**Task data:**
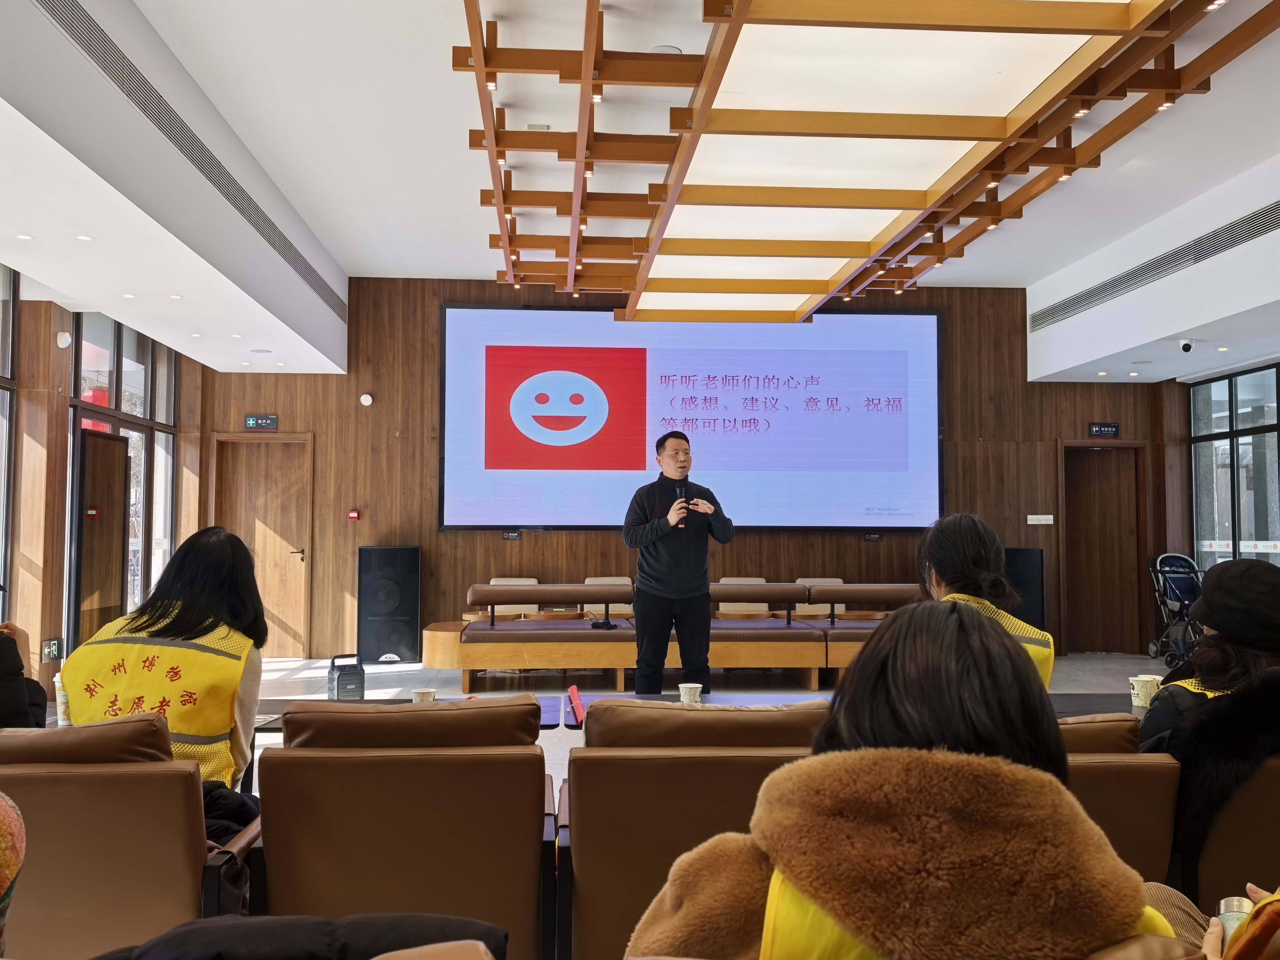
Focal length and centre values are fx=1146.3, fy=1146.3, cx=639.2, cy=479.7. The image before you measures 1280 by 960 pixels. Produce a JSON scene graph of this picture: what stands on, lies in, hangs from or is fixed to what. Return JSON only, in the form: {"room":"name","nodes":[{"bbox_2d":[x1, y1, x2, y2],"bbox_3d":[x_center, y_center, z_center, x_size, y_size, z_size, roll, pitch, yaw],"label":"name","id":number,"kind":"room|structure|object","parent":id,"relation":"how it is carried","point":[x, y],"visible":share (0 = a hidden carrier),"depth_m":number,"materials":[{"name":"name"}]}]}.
{"room":"event hall","nodes":[
{"label":"event hall","id":0,"kind":"room"},
{"bbox_2d":[0,263,206,704],"bbox_3d":[-3.894,-0.168,5.596,0.520,3.068,10.089,0,-3,-4],"label":"left wall","id":1,"kind":"structure","parent":0,"point":[48,627],"depth_m":7.67,"materials":[{"name":"brown wood"}]},
{"bbox_2d":[0,265,19,607],"bbox_3d":[-3.973,-0.111,5.899,0.115,2.776,3.147,0,-3,-4],"label":"window","id":2,"kind":"structure","parent":1,"relation":"in","point":[3,380],"depth_m":7.27,"materials":[{"name":"glass"}]},
{"bbox_2d":[40,637,62,662],"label":"exit sign","id":3,"kind":"object","parent":1,"relation":"attached to","point":[48,652],"visible":0.96,"depth_m":7.62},
{"bbox_2d":[55,330,71,348],"bbox_3d":[-3.927,-0.958,7.815,0.067,0.119,0.100,0,-3,-4],"label":"wall speaker","id":4,"kind":"object","parent":1,"relation":"attached to","point":[67,337],"visible":0.98,"depth_m":7.79,"materials":[{"name":"white plastic"}]},
{"bbox_2d":[71,425,130,648],"bbox_3d":[-4.098,0.607,8.717,0.133,1.989,0.908,0,-3,-4],"label":"door","id":5,"kind":"structure","parent":1,"relation":"in","point":[115,442],"depth_m":8.66,"materials":[{"name":"brown wood"}]},
{"bbox_2d":[69,311,179,643],"bbox_3d":[-4.170,0.081,9.255,0.133,2.749,2.181,0,-3,-4],"label":"window","id":6,"kind":"structure","parent":1,"relation":"in","point":[125,399],"depth_m":9.32,"materials":[{"name":"glass"}]},
{"bbox_2d":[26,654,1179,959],"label":"floor","id":7,"kind":"structure","parent":0,"point":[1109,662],"depth_m":8.88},
{"bbox_2d":[0,790,26,953],"bbox_3d":[-0.903,0.534,1.327,0.350,0.435,0.358,1,-3,-19],"label":"person","id":8,"kind":"object","parent":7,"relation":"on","point":[6,872],"visible":0.99,"depth_m":1.38},
{"bbox_2d":[0,710,257,959],"bbox_3d":[-1.246,0.894,2.595,0.760,0.769,0.763,0,-3,-4],"label":"armchair","id":9,"kind":"object","parent":7,"relation":"on","point":[48,789],"visible":0.83,"depth_m":2.35,"materials":[{"name":"brown leather"}]},
{"bbox_2d":[0,586,49,730],"bbox_3d":[-1.883,0.497,2.977,0.569,0.954,0.627,2,-4,-30],"label":"person","id":10,"kind":"object","parent":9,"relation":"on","point":[3,711],"visible":0.67,"depth_m":3.01},
{"bbox_2d":[63,523,269,802],"bbox_3d":[-1.271,0.634,3.157,0.476,0.910,0.685,0,-3,-4],"label":"woman","id":11,"kind":"object","parent":9,"relation":"on","point":[78,662],"visible":0.55,"depth_m":3.04},
{"bbox_2d":[53,672,71,725],"bbox_3d":[-1.735,0.676,3.500,0.092,0.155,0.085,0,-3,-4],"label":"paper cup","id":12,"kind":"object","parent":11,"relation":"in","point":[59,697],"visible":0.39,"depth_m":3.47,"materials":[{"name":"white paper"}]},
{"bbox_2d":[88,912,505,959],"bbox_3d":[-0.448,0.687,1.293,0.635,0.377,0.540,0,-3,-4],"label":"black jacket","id":13,"kind":"object","parent":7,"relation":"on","point":[268,921],"visible":0.9,"depth_m":1.32,"materials":[{"name":"black fabric"}]},
{"bbox_2d":[326,653,364,699],"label":"portable speaker","id":14,"kind":"object","parent":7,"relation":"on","point":[345,681],"visible":0.99,"depth_m":4.28,"materials":[{"name":"black plastic"}]},
{"bbox_2d":[356,545,420,663],"bbox_3d":[-2.244,1.115,10.249,0.482,1.028,0.436,1,-3,-15],"label":"speaker","id":15,"kind":"object","parent":7,"relation":"on","point":[385,579],"visible":0.99,"depth_m":10.07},
{"bbox_2d":[254,695,555,959],"bbox_3d":[-0.546,0.900,2.806,0.687,0.785,0.780,0,-3,-4],"label":"armchair","id":16,"kind":"object","parent":7,"relation":"on","point":[533,894],"visible":0.9,"depth_m":2.50,"materials":[{"name":"brown leather"}]},
{"bbox_2d":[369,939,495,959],"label":"chair","id":17,"kind":"object","parent":7,"relation":"on","point":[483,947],"visible":0.99,"depth_m":1.14,"materials":[{"name":"leather"}]},
{"bbox_2d":[487,575,540,618],"bbox_3d":[-1.099,1.270,10.124,0.506,0.771,0.560,0,-3,-4],"label":"chair","id":18,"kind":"object","parent":7,"relation":"on","point":[494,582],"visible":0.3,"depth_m":10.29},
{"bbox_2d":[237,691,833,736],"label":"table","id":19,"kind":"object","parent":7,"relation":"on","point":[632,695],"visible":0.09,"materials":[{"name":"wood"}]},
{"bbox_2d":[410,687,435,703],"bbox_3d":[-0.724,0.747,3.832,0.086,0.090,0.084,0,-3,-4],"label":"paper cup","id":20,"kind":"object","parent":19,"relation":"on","point":[417,697],"visible":0.49,"depth_m":3.81,"materials":[{"name":"white paper"}]},
{"bbox_2d":[565,684,585,725],"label":"red banner","id":21,"kind":"object","parent":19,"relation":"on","point":[573,689],"visible":0.99,"depth_m":3.99,"materials":[{"name":"red fabric"}]},
{"bbox_2d":[678,682,702,705],"bbox_3d":[0.176,0.757,3.980,0.081,0.095,0.080,0,-3,-4],"label":"paper cup","id":22,"kind":"object","parent":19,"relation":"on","point":[692,692],"visible":0.92,"depth_m":3.96,"materials":[{"name":"white paper"}]},
{"bbox_2d":[583,575,635,619],"bbox_3d":[-0.235,1.255,10.055,0.507,0.769,0.583,0,-3,-4],"label":"chair","id":23,"kind":"object","parent":7,"relation":"on","point":[587,582],"visible":0.34,"depth_m":10.24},
{"bbox_2d":[422,582,915,697],"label":"bench","id":24,"kind":"object","parent":7,"relation":"on","point":[618,662],"visible":0.84,"depth_m":8.53,"materials":[{"name":"brown leather"}]},
{"bbox_2d":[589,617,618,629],"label":"cable","id":25,"kind":"object","parent":24,"relation":"on","point":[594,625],"visible":0.95,"depth_m":8.69,"materials":[{"name":"black"}]},
{"bbox_2d":[624,429,732,695],"bbox_3d":[0.220,0.583,6.932,0.641,1.630,0.687,2,-4,-35],"label":"man","id":26,"kind":"object","parent":7,"relation":"on","point":[661,557],"visible":0.98,"depth_m":6.74},
{"bbox_2d":[672,483,689,531],"bbox_3d":[0.249,0.174,6.913,0.086,0.292,0.183,0,-3,-4],"label":"microphone","id":27,"kind":"object","parent":26,"relation":"in","point":[679,493],"visible":0.81,"depth_m":6.87,"materials":[{"name":"black metal"}]},
{"bbox_2d":[558,700,828,959],"bbox_3d":[0.177,0.912,2.774,0.727,0.776,0.780,0,-3,-4],"label":"armchair","id":28,"kind":"object","parent":7,"relation":"on","point":[581,781],"visible":0.63,"depth_m":2.47,"materials":[{"name":"brown leather"}]},
{"bbox_2d":[714,575,771,619],"bbox_3d":[0.947,1.286,10.224,0.512,0.791,0.574,0,-3,-4],"label":"chair","id":29,"kind":"object","parent":7,"relation":"on","point":[762,582],"visible":0.38,"depth_m":10.38,"materials":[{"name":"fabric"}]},
{"bbox_2d":[794,575,847,618],"bbox_3d":[1.619,1.269,10.045,0.504,0.772,0.559,0,-3,-4],"label":"chair","id":30,"kind":"object","parent":7,"relation":"on","point":[836,579],"visible":0.29,"depth_m":10.19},
{"bbox_2d":[625,601,1174,959],"bbox_3d":[0.307,0.586,1.357,0.603,0.862,0.622,0,-3,8],"label":"woman","id":31,"kind":"object","parent":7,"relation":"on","point":[796,886],"visible":0.93,"depth_m":1.21},
{"bbox_2d":[1002,545,1045,631],"bbox_3d":[3.399,1.114,10.436,0.491,0.999,0.381,0,-3,-4],"label":"speaker","id":32,"kind":"object","parent":7,"relation":"on","point":[1027,579],"visible":0.52,"depth_m":10.29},
{"bbox_2d":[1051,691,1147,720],"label":"table","id":33,"kind":"object","parent":7,"relation":"on","point":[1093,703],"visible":0.18,"depth_m":4.18,"materials":[{"name":"wood"}]},
{"bbox_2d":[1128,673,1162,708],"bbox_3d":[1.713,0.722,3.883,0.096,0.104,0.091,0,-3,-4],"label":"paper cup","id":34,"kind":"object","parent":33,"relation":"on","point":[1146,678],"visible":0.88,"depth_m":3.86,"materials":[{"name":"white paper"}]},
{"bbox_2d":[1058,715,1183,887],"bbox_3d":[0.816,0.926,2.829,0.794,0.760,0.796,0,-3,-4],"label":"armchair","id":35,"kind":"object","parent":7,"relation":"on","point":[1154,832],"visible":0.2,"depth_m":2.51,"materials":[{"name":"brown leather"}]},
{"bbox_2d":[1147,552,1206,665],"bbox_3d":[4.939,1.152,10.206,0.572,0.964,0.759,0,-3,-4],"label":"stroller","id":36,"kind":"object","parent":7,"relation":"on","point":[1188,563],"visible":0.66,"depth_m":10.29,"materials":[{"name":"black metal"}]},
{"bbox_2d":[1187,755,1279,910],"bbox_3d":[1.592,0.955,2.756,0.768,0.736,0.738,0,-3,-4],"label":"armchair","id":37,"kind":"object","parent":7,"relation":"on","point":[1244,861],"visible":0.54,"depth_m":2.54,"materials":[{"name":"brown leather"}]},
{"bbox_2d":[1140,554,1279,871],"bbox_3d":[1.497,0.625,2.805,0.597,0.823,0.600,0,-3,10],"label":"woman","id":38,"kind":"object","parent":37,"relation":"on","point":[1204,598],"visible":0.67,"depth_m":2.70},
{"bbox_2d":[1200,883,1279,959],"bbox_3d":[0.992,0.553,1.484,0.655,1.181,0.659,0,-3,-4],"label":"person","id":39,"kind":"object","parent":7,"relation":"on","point":[1257,912],"visible":0.59,"depth_m":1.54},
{"bbox_2d":[1216,895,1252,943],"bbox_3d":[0.836,0.639,1.604,0.055,0.090,0.053,0,-3,-4],"label":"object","id":40,"kind":"object","parent":39,"relation":"in","point":[1231,907],"visible":0.42,"depth_m":1.60,"materials":[{"name":"metal"}]},
{"bbox_2d":[0,0,1279,379],"bbox_3d":[0.867,-1.873,6.008,8.784,0.196,10.062,0,-3,-4],"label":"ceiling","id":41,"kind":"structure","parent":0,"point":[1027,272],"depth_m":6.28,"materials":[{"name":"white paint"}]},
{"bbox_2d":[42,0,347,323],"bbox_3d":[-2.346,-1.724,6.229,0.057,0.255,6.461,0,-3,-4],"label":"air vent","id":42,"kind":"object","parent":41,"relation":"in","point":[184,152],"visible":0.96,"depth_m":5.64,"materials":[{"name":"metal"}]},
{"bbox_2d":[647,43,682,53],"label":"smoke detector","id":43,"kind":"object","parent":41,"relation":"attached to","point":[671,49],"visible":0.7,"depth_m":5.27,"materials":[{"name":"white"}]},
{"bbox_2d":[454,0,1276,320],"bbox_3d":[0.853,-1.646,5.830,2.900,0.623,5.055,0,-3,-4],"label":"ceiling light panel","id":44,"kind":"object","parent":41,"relation":"hanging from","point":[478,65],"visible":0.99,"depth_m":5.05,"materials":[{"name":"brown wood"}]},
{"bbox_2d":[1028,199,1279,330],"bbox_3d":[3.907,-1.611,8.088,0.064,0.231,4.362,0,-3,-4],"label":"air vent","id":45,"kind":"object","parent":41,"relation":"in","point":[1077,297],"visible":0.98,"depth_m":8.38,"materials":[{"name":"metal"}]},
{"bbox_2d":[1177,337,1195,353],"bbox_3d":[4.192,-1.028,8.789,0.158,0.126,0.144,0,-3,-4],"label":"security camera","id":46,"kind":"object","parent":41,"relation":"attached to","point":[1185,348],"visible":0.99,"depth_m":8.76,"materials":[{"name":"white plastic"}]},
{"bbox_2d":[198,273,1176,662],"bbox_3d":[0.545,-0.083,10.727,8.937,3.541,0.231,0,-3,-4],"label":"back wall","id":47,"kind":"structure","parent":0,"point":[313,423],"depth_m":10.53,"materials":[{"name":"brown wood"}]},
{"bbox_2d":[243,414,278,430],"bbox_3d":[-3.430,-0.517,10.384,0.284,0.140,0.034,0,-3,-4],"label":"first aid sign","id":48,"kind":"object","parent":47,"relation":"attached to","point":[250,420],"visible":0.98,"depth_m":10.37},
{"bbox_2d":[211,431,314,654],"bbox_3d":[-3.556,0.621,10.832,0.927,2.074,0.135,0,-3,-4],"label":"door","id":49,"kind":"structure","parent":47,"relation":"in","point":[290,555],"depth_m":10.86,"materials":[{"name":"brown wood"}]},
{"bbox_2d":[347,508,360,520],"bbox_3d":[-2.599,0.324,10.418,0.096,0.103,0.067,0,-3,-4],"label":"fire alarm button","id":50,"kind":"object","parent":47,"relation":"attached to","point":[353,514],"visible":0.97,"depth_m":10.39,"materials":[{"name":"red plastic"}]},
{"bbox_2d":[359,392,373,405],"bbox_3d":[-2.391,-0.699,10.025,0.097,0.110,0.042,0,-3,-4],"label":"wall speaker","id":51,"kind":"object","parent":47,"relation":"attached to","point":[367,396],"visible":0.98,"depth_m":10.01,"materials":[{"name":"white"}]},
{"bbox_2d":[501,530,521,540],"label":"sign","id":52,"kind":"object","parent":47,"relation":"attached to","point":[515,536],"visible":0.97,"depth_m":10.25,"materials":[{"name":"black plastic"}]},
{"bbox_2d":[440,302,942,530],"bbox_3d":[0.515,-0.587,10.705,4.595,2.118,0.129,0,-3,-4],"label":"projection screen","id":53,"kind":"object","parent":47,"relation":"attached to","point":[905,353],"visible":0.97,"depth_m":10.65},
{"bbox_2d":[863,531,883,542],"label":"sign","id":54,"kind":"object","parent":47,"relation":"attached to","point":[875,539],"visible":0.97,"depth_m":10.25,"materials":[{"name":"black plastic"}]},
{"bbox_2d":[1025,514,1054,525],"bbox_3d":[3.724,0.370,10.660,0.267,0.110,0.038,0,-3,-4],"label":"wall sign","id":55,"kind":"object","parent":47,"relation":"attached to","point":[1045,522],"visible":0.97,"depth_m":10.65,"materials":[{"name":"white"}]},
{"bbox_2d":[1059,440,1145,654],"bbox_3d":[4.525,0.683,11.210,0.908,2.053,0.183,0,-3,-4],"label":"door","id":56,"kind":"structure","parent":47,"relation":"in","point":[1119,450],"depth_m":11.21,"materials":[{"name":"brown wood"}]},
{"bbox_2d":[920,514,1056,693],"bbox_3d":[0.959,0.546,3.373,0.452,0.815,0.732,-1,-3,13],"label":"woman","id":57,"kind":"object","parent":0,"point":[942,549],"visible":0.29,"depth_m":3.27},
{"bbox_2d":[1187,360,1279,570],"bbox_3d":[5.560,0.181,9.048,0.115,2.446,4.417,0,-3,-4],"label":"right window","id":58,"kind":"structure","parent":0,"point":[1201,549],"depth_m":10.46,"materials":[{"name":"glass"}]}
]}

**Work instructions:**
Take from the listing every line in which the word "event" appears.

**Solution below:**
{"room":"event hall","nodes":[
{"label":"event hall","id":0,"kind":"room"},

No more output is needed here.